▶ **What the task asks**: Locate the word "middle" in the data below, then copy every line that holds it.

▶ **Provided entries**:
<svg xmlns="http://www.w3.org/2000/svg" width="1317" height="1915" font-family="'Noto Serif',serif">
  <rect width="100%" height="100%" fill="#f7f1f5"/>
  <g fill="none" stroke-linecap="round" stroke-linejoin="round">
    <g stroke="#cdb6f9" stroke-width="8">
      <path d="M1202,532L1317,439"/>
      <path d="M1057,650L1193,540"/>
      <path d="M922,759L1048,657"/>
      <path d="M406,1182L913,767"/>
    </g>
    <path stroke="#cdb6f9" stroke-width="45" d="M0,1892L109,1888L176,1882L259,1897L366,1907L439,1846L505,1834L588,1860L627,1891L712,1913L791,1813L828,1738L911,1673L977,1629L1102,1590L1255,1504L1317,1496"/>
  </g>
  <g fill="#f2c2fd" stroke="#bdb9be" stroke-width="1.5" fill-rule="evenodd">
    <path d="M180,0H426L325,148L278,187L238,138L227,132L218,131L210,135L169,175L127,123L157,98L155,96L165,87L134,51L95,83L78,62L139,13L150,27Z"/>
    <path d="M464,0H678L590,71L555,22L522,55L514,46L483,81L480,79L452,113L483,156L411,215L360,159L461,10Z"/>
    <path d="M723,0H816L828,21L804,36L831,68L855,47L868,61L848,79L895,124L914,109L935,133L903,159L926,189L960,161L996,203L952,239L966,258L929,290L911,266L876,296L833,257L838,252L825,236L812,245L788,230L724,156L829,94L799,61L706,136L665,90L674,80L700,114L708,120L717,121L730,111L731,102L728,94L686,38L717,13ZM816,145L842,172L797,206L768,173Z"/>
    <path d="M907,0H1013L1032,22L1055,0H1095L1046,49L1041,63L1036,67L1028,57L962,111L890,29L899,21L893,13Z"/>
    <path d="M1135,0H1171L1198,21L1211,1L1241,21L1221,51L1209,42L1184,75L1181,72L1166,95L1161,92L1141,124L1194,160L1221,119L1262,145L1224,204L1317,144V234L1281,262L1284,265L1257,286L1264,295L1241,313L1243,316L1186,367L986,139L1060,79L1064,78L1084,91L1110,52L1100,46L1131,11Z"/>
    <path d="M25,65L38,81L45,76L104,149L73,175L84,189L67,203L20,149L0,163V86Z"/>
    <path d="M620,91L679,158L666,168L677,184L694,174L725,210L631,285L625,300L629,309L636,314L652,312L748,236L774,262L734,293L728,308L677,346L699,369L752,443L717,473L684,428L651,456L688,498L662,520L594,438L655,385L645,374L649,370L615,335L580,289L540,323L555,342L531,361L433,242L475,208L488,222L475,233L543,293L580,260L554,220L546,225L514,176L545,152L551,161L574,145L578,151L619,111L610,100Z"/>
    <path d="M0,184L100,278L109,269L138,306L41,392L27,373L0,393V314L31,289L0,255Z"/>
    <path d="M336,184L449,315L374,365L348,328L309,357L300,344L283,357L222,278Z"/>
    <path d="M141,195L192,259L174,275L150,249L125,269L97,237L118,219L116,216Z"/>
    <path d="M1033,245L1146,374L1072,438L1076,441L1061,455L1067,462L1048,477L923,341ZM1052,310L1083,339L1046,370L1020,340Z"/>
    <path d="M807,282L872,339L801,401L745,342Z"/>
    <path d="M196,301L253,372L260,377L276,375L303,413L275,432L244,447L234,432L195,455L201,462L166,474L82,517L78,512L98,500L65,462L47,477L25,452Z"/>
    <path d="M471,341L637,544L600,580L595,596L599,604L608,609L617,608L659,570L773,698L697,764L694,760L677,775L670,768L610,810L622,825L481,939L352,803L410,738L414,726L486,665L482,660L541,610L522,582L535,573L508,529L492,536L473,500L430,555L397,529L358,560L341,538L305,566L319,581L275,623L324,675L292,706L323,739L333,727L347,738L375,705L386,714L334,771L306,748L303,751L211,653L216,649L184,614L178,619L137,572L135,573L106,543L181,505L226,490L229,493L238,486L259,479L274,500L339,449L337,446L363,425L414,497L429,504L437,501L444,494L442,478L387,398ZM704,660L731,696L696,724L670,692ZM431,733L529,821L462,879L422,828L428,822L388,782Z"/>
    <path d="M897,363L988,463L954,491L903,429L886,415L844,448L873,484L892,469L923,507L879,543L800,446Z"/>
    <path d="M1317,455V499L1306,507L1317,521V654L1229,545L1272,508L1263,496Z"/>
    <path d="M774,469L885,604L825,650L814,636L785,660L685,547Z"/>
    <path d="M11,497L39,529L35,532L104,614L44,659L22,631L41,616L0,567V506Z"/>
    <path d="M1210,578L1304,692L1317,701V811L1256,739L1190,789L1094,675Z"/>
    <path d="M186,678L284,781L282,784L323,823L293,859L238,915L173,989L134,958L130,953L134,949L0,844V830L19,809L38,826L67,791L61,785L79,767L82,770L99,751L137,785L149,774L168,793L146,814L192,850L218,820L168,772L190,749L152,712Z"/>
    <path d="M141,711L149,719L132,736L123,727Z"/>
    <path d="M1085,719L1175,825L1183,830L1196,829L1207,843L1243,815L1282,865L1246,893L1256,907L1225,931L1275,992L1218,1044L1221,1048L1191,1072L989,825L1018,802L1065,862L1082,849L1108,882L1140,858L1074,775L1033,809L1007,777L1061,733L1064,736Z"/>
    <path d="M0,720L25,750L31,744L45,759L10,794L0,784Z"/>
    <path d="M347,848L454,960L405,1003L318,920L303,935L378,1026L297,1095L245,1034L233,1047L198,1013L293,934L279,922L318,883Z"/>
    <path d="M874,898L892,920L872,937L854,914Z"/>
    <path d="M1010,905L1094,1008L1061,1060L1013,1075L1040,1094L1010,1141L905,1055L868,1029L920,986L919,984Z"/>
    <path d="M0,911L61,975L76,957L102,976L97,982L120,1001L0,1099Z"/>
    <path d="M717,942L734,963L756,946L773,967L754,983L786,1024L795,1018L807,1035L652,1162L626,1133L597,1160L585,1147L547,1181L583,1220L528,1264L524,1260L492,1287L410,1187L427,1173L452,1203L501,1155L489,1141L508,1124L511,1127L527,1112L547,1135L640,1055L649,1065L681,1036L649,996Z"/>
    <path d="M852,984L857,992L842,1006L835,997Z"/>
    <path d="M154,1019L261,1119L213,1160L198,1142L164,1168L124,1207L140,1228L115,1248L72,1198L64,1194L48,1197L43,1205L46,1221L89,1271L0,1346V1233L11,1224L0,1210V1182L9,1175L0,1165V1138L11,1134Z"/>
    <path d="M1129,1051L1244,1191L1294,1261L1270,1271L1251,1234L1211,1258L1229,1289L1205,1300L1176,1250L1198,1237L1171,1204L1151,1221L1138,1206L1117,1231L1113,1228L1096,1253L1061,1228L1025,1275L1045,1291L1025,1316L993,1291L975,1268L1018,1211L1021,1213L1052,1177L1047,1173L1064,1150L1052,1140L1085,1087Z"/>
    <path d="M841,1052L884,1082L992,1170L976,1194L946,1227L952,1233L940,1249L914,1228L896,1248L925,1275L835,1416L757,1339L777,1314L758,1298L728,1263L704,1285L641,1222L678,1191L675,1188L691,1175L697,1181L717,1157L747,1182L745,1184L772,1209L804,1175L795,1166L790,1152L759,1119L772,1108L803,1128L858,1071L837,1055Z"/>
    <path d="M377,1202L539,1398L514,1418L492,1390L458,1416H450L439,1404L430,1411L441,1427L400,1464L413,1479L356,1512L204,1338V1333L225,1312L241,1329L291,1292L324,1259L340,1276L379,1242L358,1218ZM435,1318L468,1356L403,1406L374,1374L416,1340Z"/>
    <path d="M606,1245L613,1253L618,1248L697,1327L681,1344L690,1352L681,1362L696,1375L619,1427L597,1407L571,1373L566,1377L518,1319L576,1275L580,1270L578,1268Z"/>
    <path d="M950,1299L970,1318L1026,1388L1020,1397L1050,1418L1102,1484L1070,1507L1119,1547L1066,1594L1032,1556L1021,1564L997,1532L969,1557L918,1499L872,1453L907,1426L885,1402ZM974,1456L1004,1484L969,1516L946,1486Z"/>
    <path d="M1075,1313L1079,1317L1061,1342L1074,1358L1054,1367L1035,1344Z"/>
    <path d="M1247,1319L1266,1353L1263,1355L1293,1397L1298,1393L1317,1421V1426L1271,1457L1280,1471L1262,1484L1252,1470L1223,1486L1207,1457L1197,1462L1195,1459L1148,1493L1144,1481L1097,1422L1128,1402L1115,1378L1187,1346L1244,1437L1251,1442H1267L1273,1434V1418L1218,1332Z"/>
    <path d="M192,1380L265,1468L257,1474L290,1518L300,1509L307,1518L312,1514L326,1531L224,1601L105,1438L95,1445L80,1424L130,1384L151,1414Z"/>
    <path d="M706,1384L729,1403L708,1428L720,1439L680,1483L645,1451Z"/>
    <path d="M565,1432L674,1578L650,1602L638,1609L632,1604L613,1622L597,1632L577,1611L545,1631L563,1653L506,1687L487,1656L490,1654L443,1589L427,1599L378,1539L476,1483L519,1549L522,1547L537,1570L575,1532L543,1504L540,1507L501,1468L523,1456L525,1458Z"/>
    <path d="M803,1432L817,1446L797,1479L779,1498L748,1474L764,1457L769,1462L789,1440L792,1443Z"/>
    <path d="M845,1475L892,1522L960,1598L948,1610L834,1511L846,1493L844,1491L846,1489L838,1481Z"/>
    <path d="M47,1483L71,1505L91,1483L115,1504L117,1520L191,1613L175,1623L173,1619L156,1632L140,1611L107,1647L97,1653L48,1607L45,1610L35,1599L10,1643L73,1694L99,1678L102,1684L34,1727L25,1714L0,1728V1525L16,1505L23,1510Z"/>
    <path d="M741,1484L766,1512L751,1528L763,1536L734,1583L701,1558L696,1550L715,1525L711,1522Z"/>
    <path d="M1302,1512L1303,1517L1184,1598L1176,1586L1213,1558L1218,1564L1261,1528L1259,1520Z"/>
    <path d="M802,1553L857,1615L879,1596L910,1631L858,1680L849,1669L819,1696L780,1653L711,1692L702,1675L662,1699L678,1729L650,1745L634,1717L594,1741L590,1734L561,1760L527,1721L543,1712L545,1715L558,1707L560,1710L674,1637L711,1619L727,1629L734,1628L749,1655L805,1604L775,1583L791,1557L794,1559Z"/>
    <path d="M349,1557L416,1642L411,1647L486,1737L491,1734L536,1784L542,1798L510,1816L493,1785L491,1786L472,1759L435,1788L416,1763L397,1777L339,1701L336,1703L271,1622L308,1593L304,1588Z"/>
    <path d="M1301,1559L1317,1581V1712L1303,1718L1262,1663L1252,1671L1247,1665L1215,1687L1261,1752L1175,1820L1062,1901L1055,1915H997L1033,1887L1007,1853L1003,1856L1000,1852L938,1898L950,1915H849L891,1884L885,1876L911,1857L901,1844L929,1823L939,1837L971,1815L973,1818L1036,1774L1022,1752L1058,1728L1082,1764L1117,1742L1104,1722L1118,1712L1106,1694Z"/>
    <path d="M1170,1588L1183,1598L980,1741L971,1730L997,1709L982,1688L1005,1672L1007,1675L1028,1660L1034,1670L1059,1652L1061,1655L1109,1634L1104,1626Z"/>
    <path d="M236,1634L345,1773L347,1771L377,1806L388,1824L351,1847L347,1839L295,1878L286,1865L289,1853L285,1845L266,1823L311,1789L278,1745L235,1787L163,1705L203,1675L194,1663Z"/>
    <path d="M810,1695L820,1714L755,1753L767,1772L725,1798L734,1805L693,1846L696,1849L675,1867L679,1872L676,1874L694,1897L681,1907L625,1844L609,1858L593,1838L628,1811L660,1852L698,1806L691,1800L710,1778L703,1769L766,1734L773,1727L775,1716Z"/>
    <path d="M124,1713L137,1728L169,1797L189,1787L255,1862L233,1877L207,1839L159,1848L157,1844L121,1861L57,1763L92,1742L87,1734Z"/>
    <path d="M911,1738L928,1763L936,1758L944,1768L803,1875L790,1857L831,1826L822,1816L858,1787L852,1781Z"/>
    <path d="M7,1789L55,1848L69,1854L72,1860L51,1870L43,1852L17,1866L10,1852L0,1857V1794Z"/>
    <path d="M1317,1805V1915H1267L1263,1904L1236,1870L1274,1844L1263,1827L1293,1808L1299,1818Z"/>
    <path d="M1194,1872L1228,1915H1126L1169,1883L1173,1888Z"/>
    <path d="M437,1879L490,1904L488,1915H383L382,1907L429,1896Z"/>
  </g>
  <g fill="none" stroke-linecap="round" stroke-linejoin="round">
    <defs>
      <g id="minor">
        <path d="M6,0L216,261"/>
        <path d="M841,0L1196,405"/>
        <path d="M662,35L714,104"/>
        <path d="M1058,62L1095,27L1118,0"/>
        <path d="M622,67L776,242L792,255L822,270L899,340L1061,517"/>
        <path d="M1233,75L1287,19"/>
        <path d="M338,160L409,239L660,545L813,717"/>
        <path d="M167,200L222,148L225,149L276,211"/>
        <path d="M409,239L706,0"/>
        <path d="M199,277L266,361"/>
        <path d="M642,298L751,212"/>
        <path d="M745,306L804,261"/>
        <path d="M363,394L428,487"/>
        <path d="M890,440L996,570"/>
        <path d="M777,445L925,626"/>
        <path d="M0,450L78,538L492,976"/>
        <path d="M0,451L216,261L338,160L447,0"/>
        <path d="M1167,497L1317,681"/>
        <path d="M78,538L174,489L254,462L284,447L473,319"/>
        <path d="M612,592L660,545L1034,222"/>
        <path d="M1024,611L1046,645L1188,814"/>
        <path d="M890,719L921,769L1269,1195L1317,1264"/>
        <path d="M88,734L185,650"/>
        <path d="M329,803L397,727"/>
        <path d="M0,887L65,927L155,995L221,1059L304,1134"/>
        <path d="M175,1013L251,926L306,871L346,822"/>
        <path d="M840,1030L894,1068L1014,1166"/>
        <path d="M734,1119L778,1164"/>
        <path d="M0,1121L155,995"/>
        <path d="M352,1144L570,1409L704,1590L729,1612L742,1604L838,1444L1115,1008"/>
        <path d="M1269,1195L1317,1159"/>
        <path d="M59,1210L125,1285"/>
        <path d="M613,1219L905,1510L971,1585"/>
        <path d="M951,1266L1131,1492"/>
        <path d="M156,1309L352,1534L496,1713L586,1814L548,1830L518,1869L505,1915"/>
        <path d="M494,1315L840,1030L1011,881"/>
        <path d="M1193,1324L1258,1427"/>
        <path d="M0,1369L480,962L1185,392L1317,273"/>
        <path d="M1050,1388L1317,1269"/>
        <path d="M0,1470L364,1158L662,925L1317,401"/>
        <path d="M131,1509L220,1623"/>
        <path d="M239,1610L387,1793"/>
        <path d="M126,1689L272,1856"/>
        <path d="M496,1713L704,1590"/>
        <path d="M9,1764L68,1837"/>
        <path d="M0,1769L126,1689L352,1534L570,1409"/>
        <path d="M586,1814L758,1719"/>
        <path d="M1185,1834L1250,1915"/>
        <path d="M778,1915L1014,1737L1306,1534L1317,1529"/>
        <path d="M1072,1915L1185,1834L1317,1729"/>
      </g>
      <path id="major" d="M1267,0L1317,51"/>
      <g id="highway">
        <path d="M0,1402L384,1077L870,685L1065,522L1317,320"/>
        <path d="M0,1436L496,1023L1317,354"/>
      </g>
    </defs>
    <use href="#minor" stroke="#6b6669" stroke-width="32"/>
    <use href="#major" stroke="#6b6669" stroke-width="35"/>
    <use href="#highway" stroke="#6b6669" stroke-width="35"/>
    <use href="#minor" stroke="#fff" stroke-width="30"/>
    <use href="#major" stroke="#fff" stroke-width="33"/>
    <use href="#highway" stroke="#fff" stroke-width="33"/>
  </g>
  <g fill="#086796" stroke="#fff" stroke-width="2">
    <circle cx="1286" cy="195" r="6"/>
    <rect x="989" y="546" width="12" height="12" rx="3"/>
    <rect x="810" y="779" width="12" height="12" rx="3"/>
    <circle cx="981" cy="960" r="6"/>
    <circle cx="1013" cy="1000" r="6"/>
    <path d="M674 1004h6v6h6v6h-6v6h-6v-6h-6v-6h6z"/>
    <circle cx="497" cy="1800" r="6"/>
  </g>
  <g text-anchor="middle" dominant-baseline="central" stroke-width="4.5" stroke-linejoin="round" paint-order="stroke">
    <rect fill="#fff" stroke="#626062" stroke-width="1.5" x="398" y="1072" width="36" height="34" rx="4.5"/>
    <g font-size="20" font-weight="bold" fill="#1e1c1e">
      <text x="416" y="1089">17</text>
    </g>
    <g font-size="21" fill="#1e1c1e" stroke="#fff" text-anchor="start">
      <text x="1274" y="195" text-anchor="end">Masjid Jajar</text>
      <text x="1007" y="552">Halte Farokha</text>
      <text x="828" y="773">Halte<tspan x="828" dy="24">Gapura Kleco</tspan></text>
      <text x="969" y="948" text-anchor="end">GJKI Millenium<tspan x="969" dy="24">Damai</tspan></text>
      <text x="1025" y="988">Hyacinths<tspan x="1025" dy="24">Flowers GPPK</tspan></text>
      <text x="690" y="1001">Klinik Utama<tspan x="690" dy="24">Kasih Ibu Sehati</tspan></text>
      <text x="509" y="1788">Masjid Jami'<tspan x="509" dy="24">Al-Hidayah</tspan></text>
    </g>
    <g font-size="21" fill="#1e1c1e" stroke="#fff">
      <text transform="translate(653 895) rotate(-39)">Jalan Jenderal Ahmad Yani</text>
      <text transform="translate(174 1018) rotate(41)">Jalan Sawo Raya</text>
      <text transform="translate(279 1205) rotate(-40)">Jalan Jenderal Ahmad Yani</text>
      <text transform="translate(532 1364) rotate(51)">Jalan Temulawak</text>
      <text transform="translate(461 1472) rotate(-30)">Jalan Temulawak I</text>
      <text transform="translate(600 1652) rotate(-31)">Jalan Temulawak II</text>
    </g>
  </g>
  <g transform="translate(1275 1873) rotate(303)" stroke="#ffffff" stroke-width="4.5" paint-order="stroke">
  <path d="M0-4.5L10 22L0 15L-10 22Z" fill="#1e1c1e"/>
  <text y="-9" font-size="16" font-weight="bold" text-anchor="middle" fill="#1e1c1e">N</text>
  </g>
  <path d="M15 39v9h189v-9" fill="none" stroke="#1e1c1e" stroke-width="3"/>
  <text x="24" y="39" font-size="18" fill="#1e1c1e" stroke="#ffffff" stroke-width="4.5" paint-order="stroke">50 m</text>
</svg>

▶ **Reply**:
  <g text-anchor="middle" dominant-baseline="central" stroke-width="4.5" stroke-linejoin="round" paint-order="stroke">
  <text y="-9" font-size="16" font-weight="bold" text-anchor="middle" fill="#1e1c1e">N</text>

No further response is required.